S’exprimant avec un franc-parler, Maghzaoui a qualifié des dirigeants arabes (sans les citer) de « moribonds », de « traîtres et de simples pantins », dénonçant la réaction des six pays arabes qui ont signé des accords de normalisation avec l’entité sioniste qui affichent des positions maigres face au génocide de Gaza oscillant entre la sourde oreille et la complicité meurtrière.
D’aucun de ces pays n’a osé brandir la menace de la simple expulsion de l’ambassadeur, s’indigne-t-il, soulignant que les peuples arabes libres ont décidé de leur propre gré de briser l’omerta de la peur et de la terreur et de manifester dans les rues contre les projets suspects qui se trament à l’horizon contre le peuple de Gaza.
Le 9 octobre 2023, un collectif d’organisations, d’associations et de partis politiques a annoncé la création d’une structure baptisée « Comité national de soutien à la Résistance en Palestine ».
L’idée survient à l’issue d’une réunion convoquée par l’GTT au siège de l’Union syndicale maghrébine en soutien à l’opération d’envergure de la résistance palestinienne, « Déluge d’al-Aqsa », le 7 octobre 2023.

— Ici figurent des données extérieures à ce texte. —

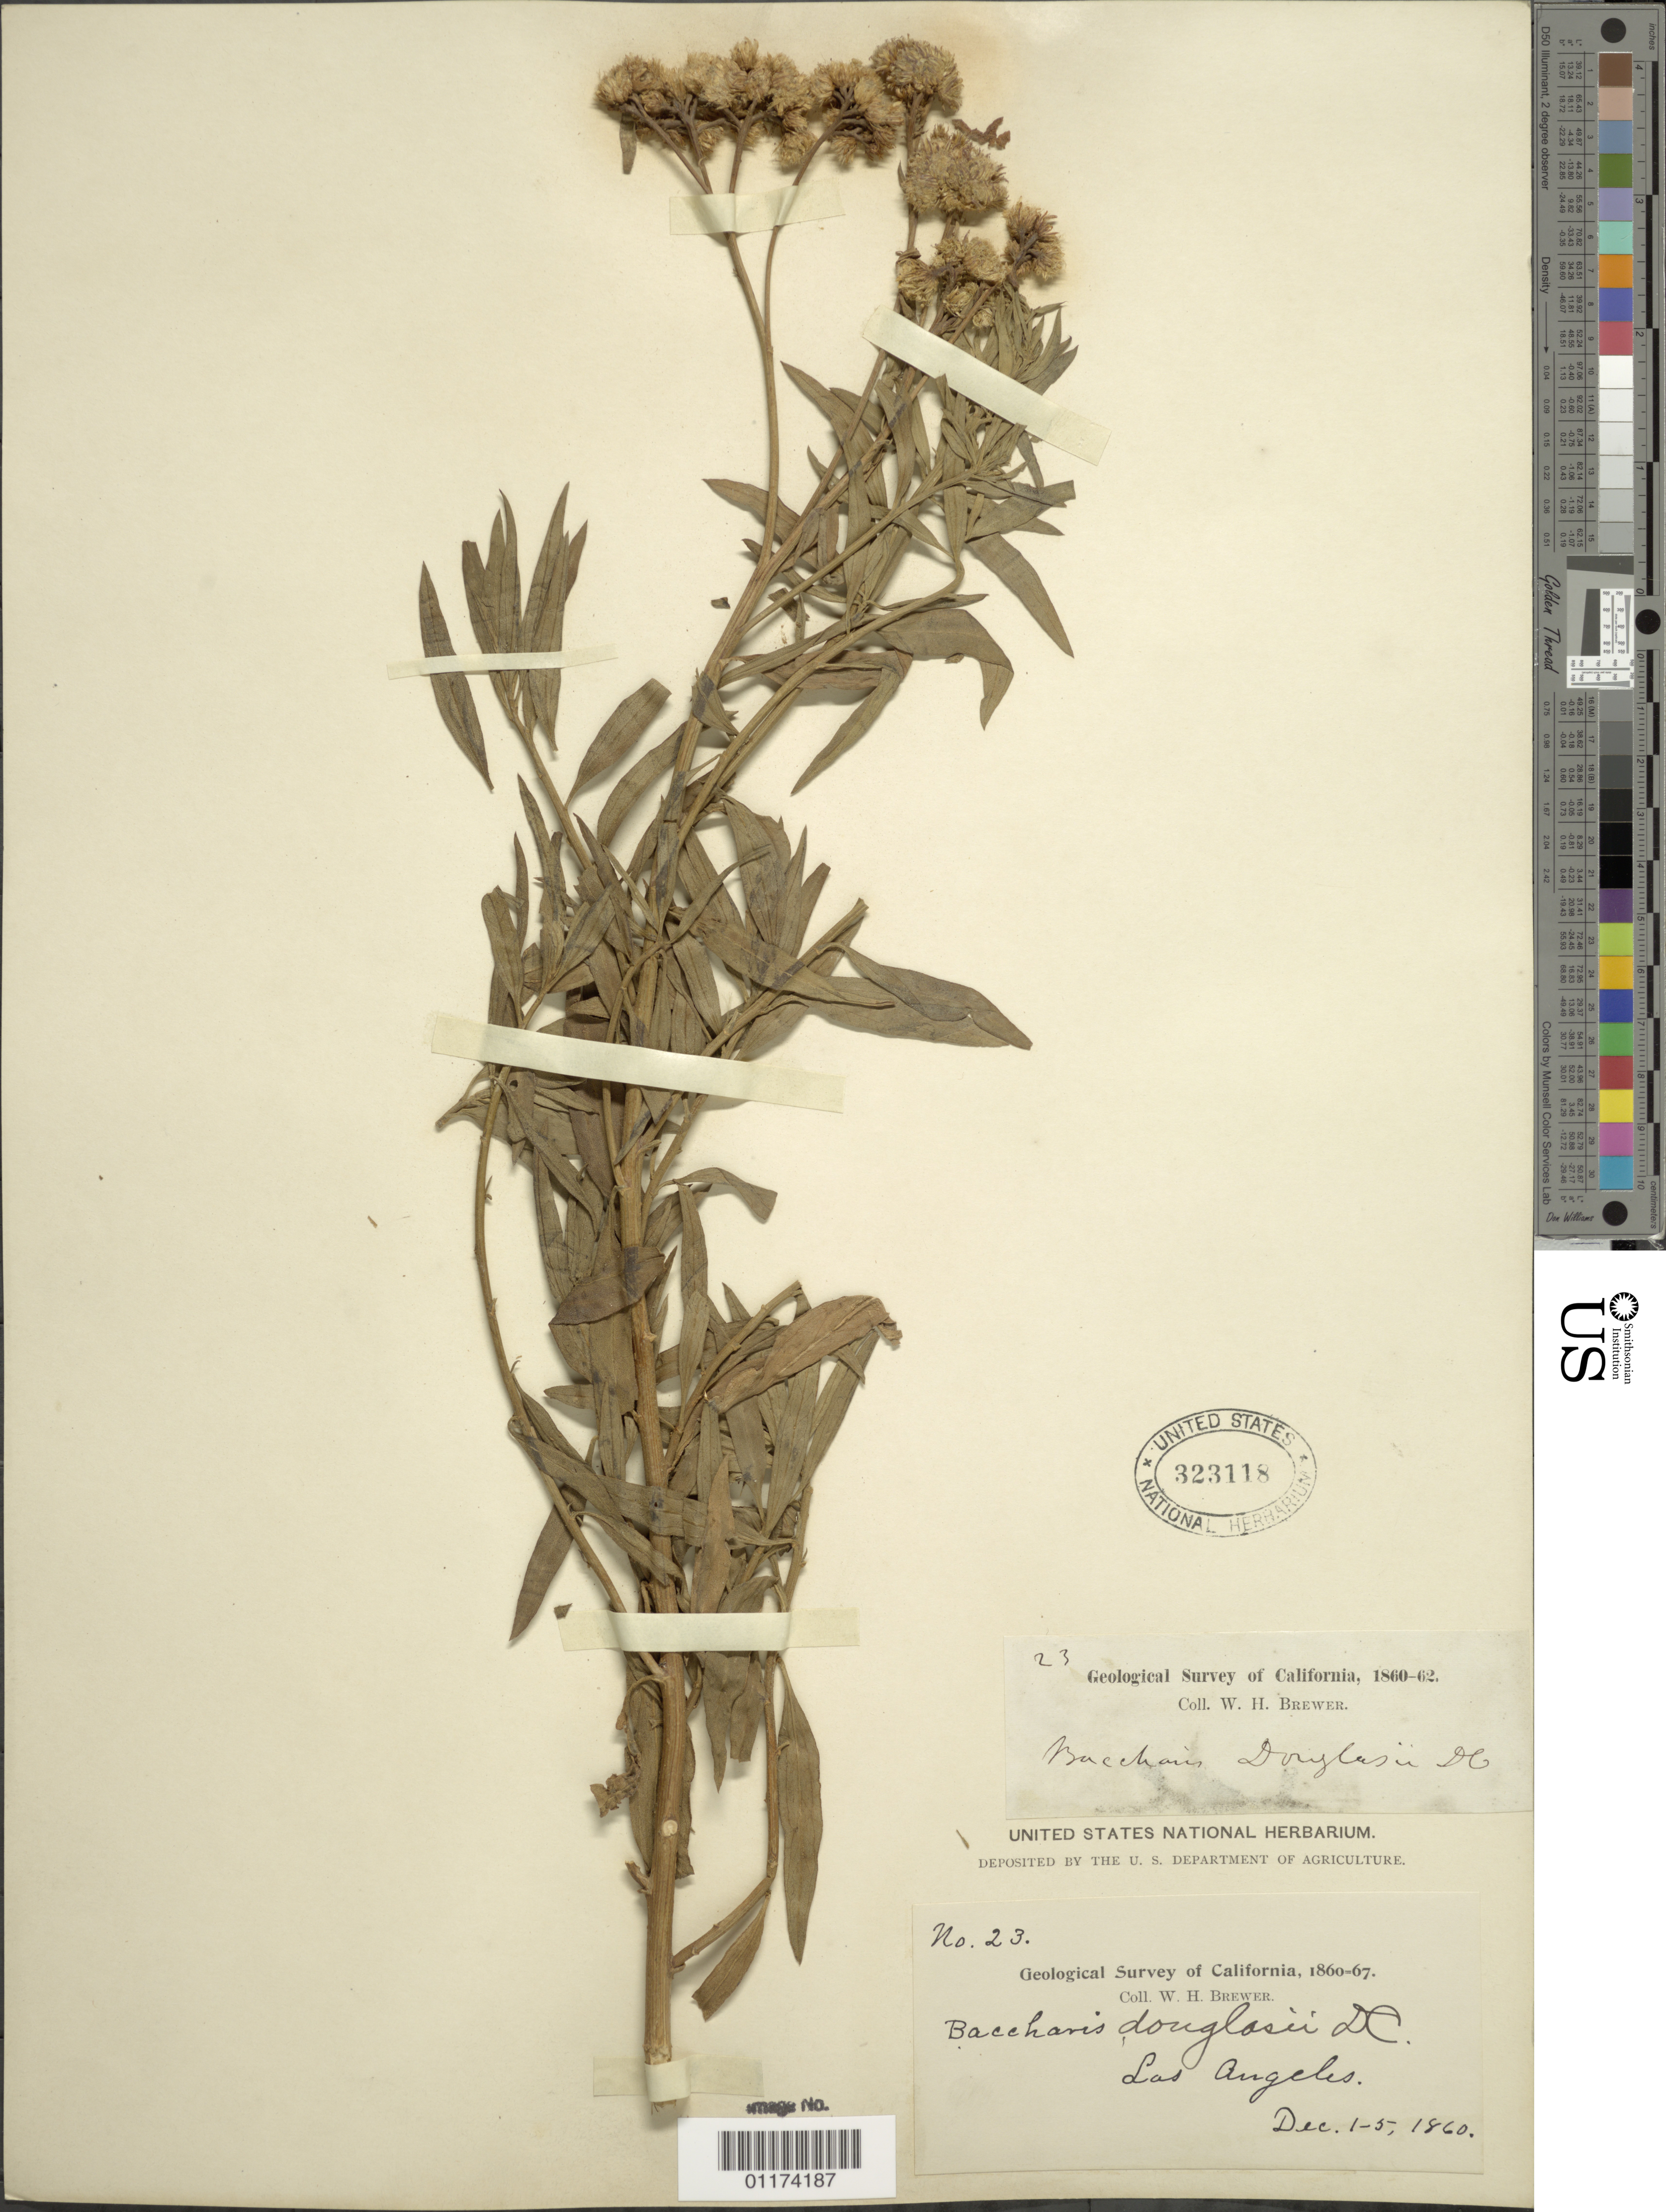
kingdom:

Le 30 mars 1976, l’entité sioniste a réprimé dans le sang et le feu une manifestation des Palestiniens vivant dans les territoires de 1948 alors qu’ils manifestaient contre l’emprise irrégulière de leurs propres terres. Depuis 48 ans, le 30 mars est devenue une date indélébile gravée dans la mémoire des Palestiniens dans le monde entier. Une date qui vient rappeler l’ami comme l’ennemi que la toile de fond du conflit arabo-israélien demeure de tout temps la Terre, rien que la Terre.